American sportswriter (1925–2013)

Cooper Rollow (1925 in Wichita, Kansas – March 29, 2013 in Elmhurst, Illinois) was an American sportswriter for 35 years as a writer and sports editor (1965–1977) for the Chicago Tribune, mostly on pro football. He was awarded the Dick McCann Memorial Award from the Pro Football Hall of Fame in 1985.

Rollow was a four-time winner of the Illinois Associated Press (AP) sports contest. Rollow won the AP competition in 1960 for a three-part series on the late Vince Lombardi, in 1964 for his coverage of the deaths of Willie Galimore and John Farrington of the Chicago Bears in a training camp auto accident, in 1973 for his portrayal of the dramatic and tragic events in the Munich Olympic Games and 1974 for his coverage of the Ali-Frazier fight in Madison Square Garden.

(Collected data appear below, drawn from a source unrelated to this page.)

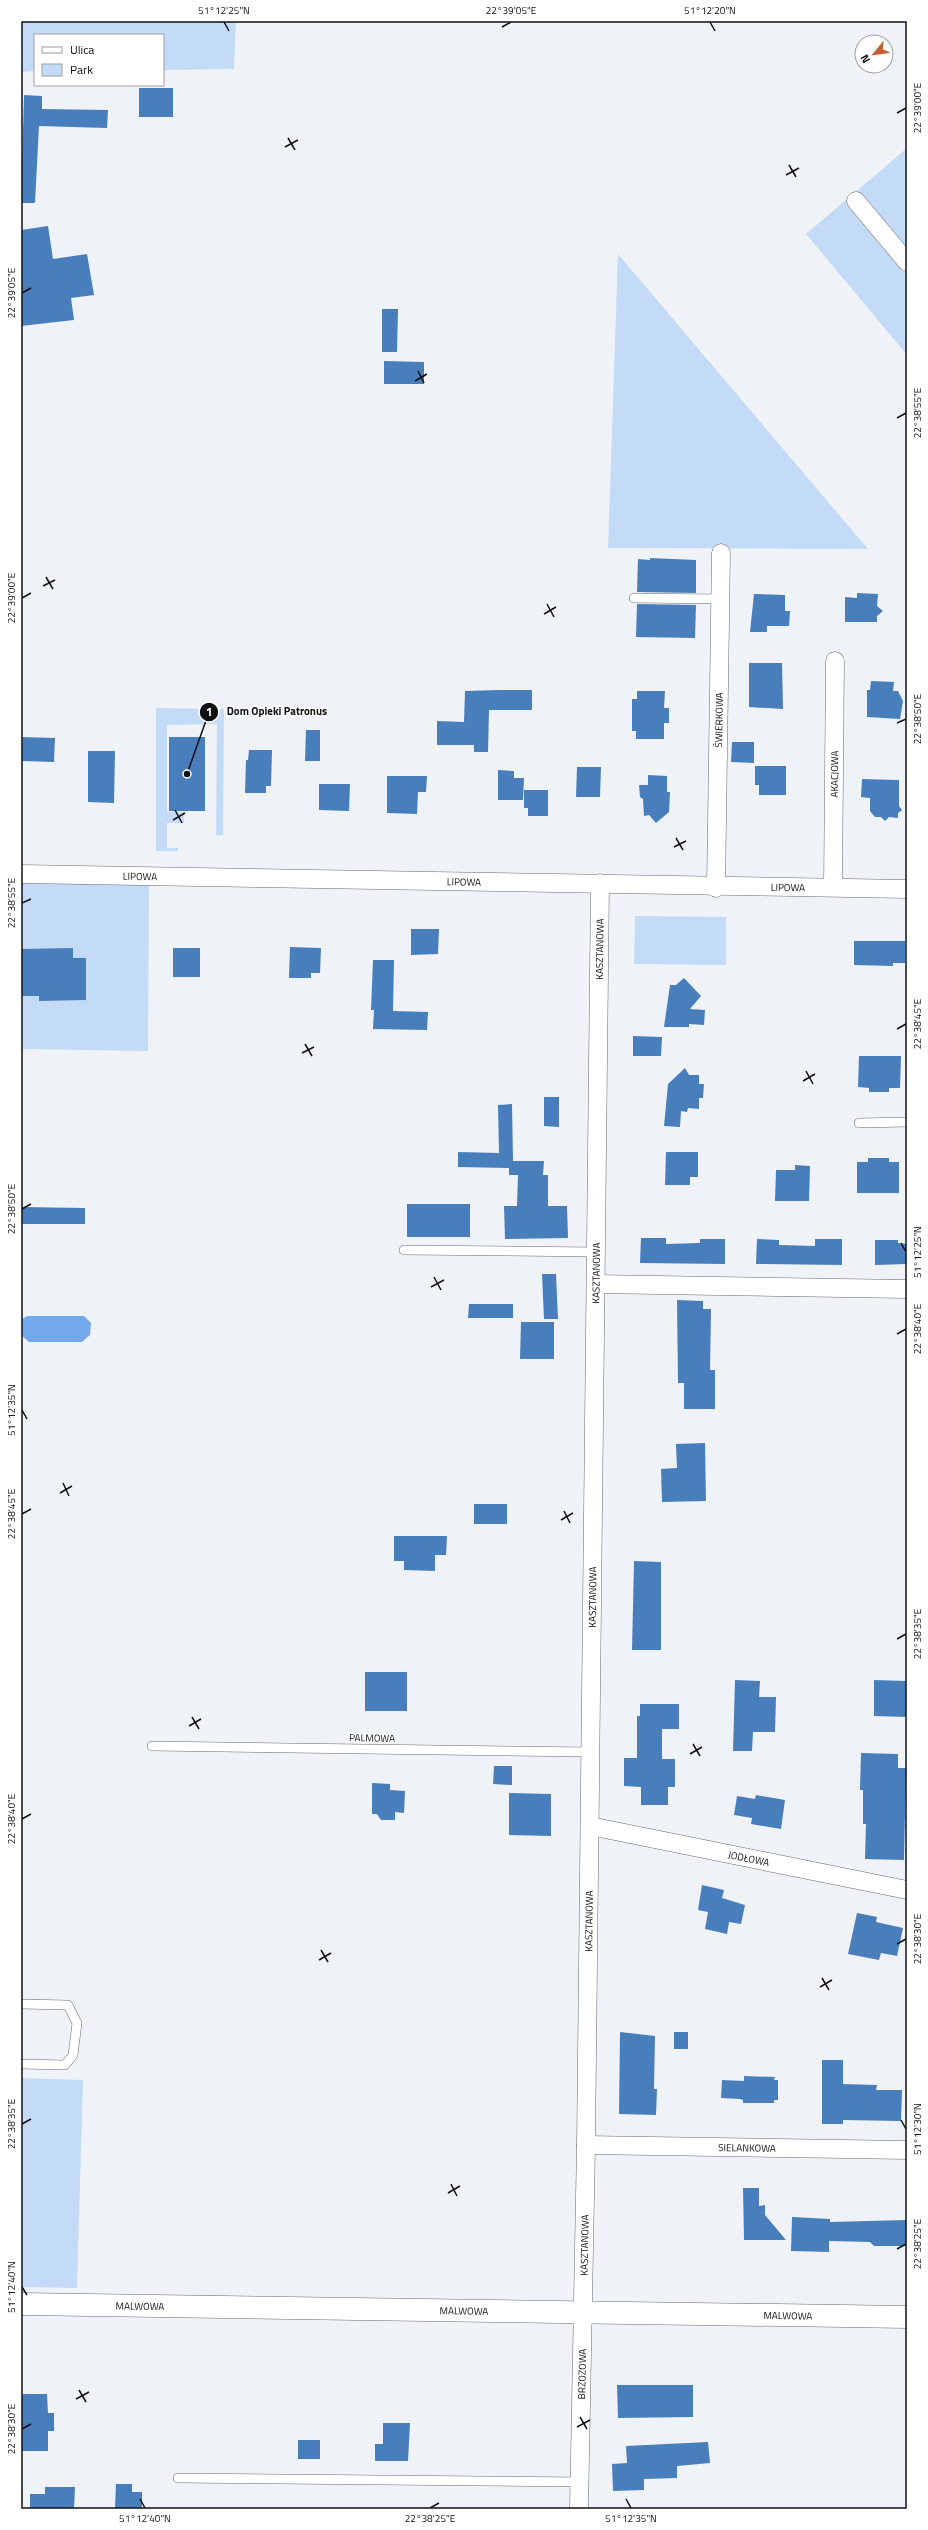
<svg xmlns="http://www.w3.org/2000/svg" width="928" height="2530" font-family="'Titillium Web',sans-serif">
  <rect width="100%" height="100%" fill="#eff3f7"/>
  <path fill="#c4dbf8" d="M21 21H236L234 69 163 70V35H35V71L21 72Z
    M907 148V355L806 234Z
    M618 254 868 549 608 548Z
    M156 708 224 709 223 835H216L217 724 167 725V812H184V823H167V848H178V851H156Z
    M21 880 149 881 148 1051 21 1049Z
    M635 916 726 917V965L634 964Z
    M21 2078 83 2080 77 2288 21 2287Z"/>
  <path fill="#74aaed" d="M27 1316H84L91 1323 90 1335 82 1342H29L21 1335V1320Z"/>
  <path fill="#497ebd" d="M139 88H173V117H139Z
    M24 95 42 96V109L108 110 107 128 39 126 35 203H21Z
    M48 226 53 259 87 254 94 295 71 298 74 320 21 326V230Z
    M382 309H398L397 352H382Z
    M384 361 424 362V384H384Z
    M650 558 696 560V593L637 592 638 559 650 560Z
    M857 593 878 594 877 606 883 611 877 616V622H845V597L857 598Z
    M754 594 785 595V611H790L789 626H767V632H750Z
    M637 604 696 605 695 638 636 637Z
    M749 663H782L783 709 749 707Z
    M871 681 894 682 893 691H898L903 701 900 719 867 717V690H870Z
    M499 690H532V710H489L488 752H474V745H437V721L464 722 465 691Z
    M637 691H665L664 708H669V723H664V739H636V731H632V699H637Z
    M306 730H320V761H305Z
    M21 737 55 738 54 762 21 761Z
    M169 737H205V811H169Z
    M732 742H754V763L731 762Z
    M249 750H272L271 786H266V793H245L246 760H248Z
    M88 751H115L114 803 88 802Z
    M755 766H786V795H759V785H755Z
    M577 767H601L600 797H576Z
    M498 770 514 771V778H524L523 800H498Z
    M648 775 667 776V792H670L669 812 656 823 649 815 644 816 643 799 640 797 639 785H648Z
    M387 776H427L426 792H418L417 814 387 813Z
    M862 779 899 780V806L902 810 898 813V818L889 817 885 821 881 817H875L870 811V798L861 797Z
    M319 784H350L349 811 319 810Z
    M524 790H548V816H528V808H524Z
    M411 929H439L438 954 411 955Z
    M854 941H905V963H893V966L854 965Z
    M290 947 321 948 320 973H311V978H289Z
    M73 948V958H86V1000L39 1001V996H21V949Z
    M173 948H200V977H173Z
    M373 960H394L393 1011 428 1012 427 1030 373 1029 374 1010H371Z
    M684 978 701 996 690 1009 705 1010 704 1025 689 1024V1027H664L670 985H676Z
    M633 1036 662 1037 661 1056H633Z
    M859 1056H901L900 1088H889V1092H869V1088L858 1087Z
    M685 1068 689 1075H699V1084H704L703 1098H699V1109L688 1108 687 1112 681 1111 680 1127 664 1126 668 1084Z
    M544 1097H559V1127L544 1126Z
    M512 1104 513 1161H544L543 1175H548V1206H567L568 1238 505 1239 504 1206H517L518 1175H509V1168L458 1167V1152L499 1153 498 1105Z
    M666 1152H698V1177H690V1185H665Z
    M868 1158H889V1162H899V1193H857V1162H868Z
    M795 1165 810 1166 809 1201H775L776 1170H795Z
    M407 1204H470V1237H407Z
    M21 1207 85 1208V1224H21Z
    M641 1238H666V1244L700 1243V1239H725V1264L640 1263Z
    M757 1239 779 1240V1245L815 1246V1239H842V1265L756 1264Z
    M875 1240H898V1243L907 1244V1264L875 1265Z
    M542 1274H556L558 1319H544Z
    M677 1300 703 1301V1309H711L710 1370H715V1409H684V1383H678Z
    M469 1304H513V1318H468Z
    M521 1322H554V1359H520Z
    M705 1443 706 1501 662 1502 661 1469 677 1468 676 1444Z
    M474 1504H507V1524H474Z
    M394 1536H447L446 1555H435V1571L404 1570V1561H394Z
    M634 1561 661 1562V1650H632Z
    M365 1672H407V1711H365Z
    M735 1680 760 1681 759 1697H776L775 1732H753L752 1751H733Z
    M874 1680 907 1681V1717L874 1716Z
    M640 1704H679V1729H662V1759H675V1787H668V1805H641V1787L624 1786V1758H637V1716H640Z
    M861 1753 898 1754V1768H906L904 1860 865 1859 866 1824H863V1790H860Z
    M494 1766H512V1785L493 1784Z
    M372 1783 390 1784V1790L405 1791 404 1813 395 1812V1820H381L377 1814H372Z
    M509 1793 551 1794V1836L509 1835Z
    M756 1795 785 1800 781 1829 751 1824 752 1818 734 1815 737 1796 755 1799Z
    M702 1885 724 1890 722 1898 745 1905 741 1924 729 1922 727 1934 705 1929 708 1912 698 1910Z
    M857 1913 877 1917 876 1922 903 1928 897 1956 881 1953 879 1960 848 1954Z
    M620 2032 655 2036 654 2089H657L656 2115 619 2114Z
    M674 2032H688V2049H674Z
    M822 2060H843V2084L877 2085 876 2090H902L901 2121 843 2120V2124H822Z
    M744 2076 775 2077 774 2080H778V2100H774V2103H743V2100L740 2099 721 2098 722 2080 744 2081Z
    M743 2188H759V2206L765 2205V2215L786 2240H744Z
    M792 2217 830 2219V2222L907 2220V2246H874L870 2242 829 2241V2252L791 2251Z
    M617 2385H693V2417L618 2418Z
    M21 2394H47L48 2413H54V2431H48V2451H21Z
    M383 2423H410L408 2461H375V2444H383Z
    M298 2440H320V2459H298Z
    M708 2442 710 2463 677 2466V2478L644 2479V2490L613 2491 612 2464 627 2463 626 2446Z
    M116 2484H132V2492H142V2509H115Z
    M45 2487H75L74 2509H30V2494H45Z"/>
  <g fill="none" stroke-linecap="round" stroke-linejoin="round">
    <defs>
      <path id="lane" d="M634 598 720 599
        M859 1123 907 1122
        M404 1250 596 1252
        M152 1746 590 1752
        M21 2004 68 2005 77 2023 73 2055 65 2065 21 2064
        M178 2478 580 2482"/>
      <g id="street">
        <path d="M856 201 907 262"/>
        <path id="s1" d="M21 874 907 889"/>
        <path id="s2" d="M833 887 835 661"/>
        <path id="s3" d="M716 888 721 553"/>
        <path d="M596 1284 907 1289"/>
        <path id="s4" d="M590 1826 907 1890"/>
        <path id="s5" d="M586 2145 907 2150"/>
        <path id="s6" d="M579 2509 586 2145 600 883"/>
      </g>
      <g id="secondary">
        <path id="s7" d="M21 2304 907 2317"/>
      </g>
    </defs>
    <use href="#lane" stroke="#66696d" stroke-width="10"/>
    <use href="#street" stroke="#66696d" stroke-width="19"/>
    <use href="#secondary" stroke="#66696d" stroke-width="23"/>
    <use href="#lane" stroke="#fff" stroke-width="9"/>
    <use href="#street" stroke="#fff" stroke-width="18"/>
    <use href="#secondary" stroke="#fff" stroke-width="22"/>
  </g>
  <path fill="none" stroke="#0f1012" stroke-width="1.5" d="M224 22 229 31M710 22 715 31M502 27 511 22M897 113 906 108M288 138 295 150M285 147 298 140M789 165 796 177M786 175 799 168M22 293 31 288M418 371 424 383M415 381 427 374M897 418 906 413M46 577 53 589M43 586 55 580M22 598 31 593M547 604 554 617M544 614 556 607M897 723 906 719M175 810 182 823M173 820 185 813M676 838 683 850M674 847 686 841M22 903 31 899M897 1029 906 1024M305 1044 312 1056M302 1053 314 1047M806 1071 813 1084M803 1081 815 1074M22 1209 31 1204M901 1243 906 1252M434 1277 441 1290M431 1287 444 1280M897 1334 906 1329M22 1410 27 1419M63 1483 69 1496M60 1493 72 1486M564 1511 570 1523M22 1514 31 1509M561 1520 573 1513M897 1639 906 1634M192 1717 199 1729M189 1726 201 1719M693 1744 700 1756M690 1754 702 1747M22 1819 31 1814M897 1944 906 1939M321 1950 328 1962M319 1960 331 1953M822 1978 829 1990M820 1987 832 1980M901 2120 906 2129M22 2124 31 2119M451 2184 457 2196M448 2193 460 2186M897 2249 906 2244M22 2287 27 2295M79 2390 86 2402M76 2399 89 2392M580 2417 587 2429M577 2427 590 2420M22 2429 31 2424M140 2499 145 2508M626 2499 631 2508M430 2508 439 2503"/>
  <g text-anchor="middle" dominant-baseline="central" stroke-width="3" stroke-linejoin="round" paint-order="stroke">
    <g font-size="10" fill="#0f1012" stroke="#fff">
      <text stroke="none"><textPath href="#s3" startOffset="168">ŚWIERKOWA</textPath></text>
      <text stroke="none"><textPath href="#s2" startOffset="113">AKACJOWA</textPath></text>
      <text stroke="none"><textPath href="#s1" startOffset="119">LIPOWA</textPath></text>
      <text stroke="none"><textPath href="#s1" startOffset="443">LIPOWA</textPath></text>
      <text stroke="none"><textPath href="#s1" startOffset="767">LIPOWA</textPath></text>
      <text stroke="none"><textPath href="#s6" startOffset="1560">KASZTANOWA</textPath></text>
      <text stroke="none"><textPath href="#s6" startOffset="1236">KASZTANOWA</textPath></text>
      <text stroke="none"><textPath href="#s6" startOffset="912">KASZTANOWA</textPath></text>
      <text transform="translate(372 1738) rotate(1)">PALMOWA</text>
      <text stroke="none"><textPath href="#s4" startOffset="162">JODŁOWA</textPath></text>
      <text stroke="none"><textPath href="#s6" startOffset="588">KASZTANOWA</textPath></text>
      <text stroke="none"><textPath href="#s5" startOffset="161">SIELANKOWA</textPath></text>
      <text stroke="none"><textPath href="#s6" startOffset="264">KASZTANOWA</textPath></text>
      <text stroke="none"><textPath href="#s7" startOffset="119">MALWOWA</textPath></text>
      <text stroke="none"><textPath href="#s7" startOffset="443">MALWOWA</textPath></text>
      <text stroke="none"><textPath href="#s7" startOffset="767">MALWOWA</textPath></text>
      <text stroke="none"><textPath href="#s6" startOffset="135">BRZOZOWA</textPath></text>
    </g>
  </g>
  <path fill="none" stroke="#0f1012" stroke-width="1.5" d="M187 774L209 712"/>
  <g fill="#0f1012" stroke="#fff" stroke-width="1.5">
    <circle cx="187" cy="774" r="4"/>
    <circle cx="209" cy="712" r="10"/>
  </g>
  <g font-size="12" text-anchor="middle" font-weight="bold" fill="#fff">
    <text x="209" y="716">1</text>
  </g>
  <g font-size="11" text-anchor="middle" font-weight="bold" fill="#0f1012" stroke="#fff" stroke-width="3" stroke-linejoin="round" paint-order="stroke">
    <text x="277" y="715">Dom Opieki Patronus</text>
  </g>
  <rect width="928" height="2530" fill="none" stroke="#ffffff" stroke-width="44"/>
  <rect x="34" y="34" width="130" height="52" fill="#ffffff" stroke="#9f9fa0"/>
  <rect x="42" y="47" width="20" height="6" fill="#ffffff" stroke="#9f9fa0"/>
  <text x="70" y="54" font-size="12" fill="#0f1012">Ulica</text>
  <rect x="42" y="64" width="20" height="12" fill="#c4dbf8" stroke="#9f9fa0"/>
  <text x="70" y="74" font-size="12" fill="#0f1012">Park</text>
  <g transform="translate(874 54) rotate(241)"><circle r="19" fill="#ffffff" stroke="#9f9fa0"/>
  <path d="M0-3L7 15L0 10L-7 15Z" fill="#c45e2e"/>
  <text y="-6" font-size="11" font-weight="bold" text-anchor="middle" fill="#0f1012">N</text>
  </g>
  <rect x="22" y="22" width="884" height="2486" fill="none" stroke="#0f1012" stroke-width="1.5"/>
  <g font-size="10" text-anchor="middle" fill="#0f1012">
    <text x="224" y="14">51°12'25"N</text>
    <text x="511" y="14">22°39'05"E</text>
    <text x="710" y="14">51°12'20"N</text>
    <text transform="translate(917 108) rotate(-90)" y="4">22°39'00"E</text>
    <text transform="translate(11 293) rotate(-90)" y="4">22°39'05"E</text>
    <text transform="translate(917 413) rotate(-90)" y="4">22°38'55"E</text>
    <text transform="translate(11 598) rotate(-90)" y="4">22°39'00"E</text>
    <text transform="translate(917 719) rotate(-90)" y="4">22°38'50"E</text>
    <text transform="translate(11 903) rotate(-90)" y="4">22°38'55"E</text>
    <text transform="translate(917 1024) rotate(-90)" y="4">22°38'45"E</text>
    <text transform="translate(11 1209) rotate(-90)" y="4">22°38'50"E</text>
    <text transform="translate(917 1252) rotate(-90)" y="4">51°12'25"N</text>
    <text transform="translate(917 1329) rotate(-90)" y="4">22°38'40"E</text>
    <text transform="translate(11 1410) rotate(-90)" y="4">51°12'35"N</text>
    <text transform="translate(11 1514) rotate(-90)" y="4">22°38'45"E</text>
    <text transform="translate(917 1634) rotate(-90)" y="4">22°38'35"E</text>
    <text transform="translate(11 1819) rotate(-90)" y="4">22°38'40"E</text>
    <text transform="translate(917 1939) rotate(-90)" y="4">22°38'30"E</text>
    <text transform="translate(11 2124) rotate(-90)" y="4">22°38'35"E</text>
    <text transform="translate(917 2129) rotate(-90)" y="4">51°12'30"N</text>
    <text transform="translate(917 2244) rotate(-90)" y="4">22°38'25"E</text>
    <text transform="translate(11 2287) rotate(-90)" y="4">51°12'40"N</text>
    <text transform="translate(11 2429) rotate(-90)" y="4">22°38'30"E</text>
    <text x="145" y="2522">51°12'40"N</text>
    <text x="430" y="2522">22°38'25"E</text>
    <text x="631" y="2522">51°12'35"N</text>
  </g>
</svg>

In 1969, Rollow won the United Press International award for his coverage of the Green Bay Packers' climactic victory over the Chicago Bears.

He served as President of the Pro Football Writers of America (PFWA) (1983–84). He also served as the former President of the Chicago Professional Football Writers Association, a director of the National College Football Writers Association and an elector in the Pro Football Hall of Fame.

A Kansas native and 1949 graduate of the University of Kansas, Rollow held newspaper positions in Fort Scott, Kansas and Lincoln, Nebraska before he was hired by the late Arch Ward, the previous sports editor of The Chicago Tribune.

Rollow also saw combat duty in Gen. Patton's Third Army in World War II.

Rollow was described by author Jeff Davis as "the leading journalist of his time concerning the relationship of [former Chicago Bears head coach and owner George] Halas and [Green Bay Packers head coach] Vince Lombardi."

Rollow was also a posthumous winner of the 2020/2021 Ring Lardner Award for Excellence in Sports Journalism.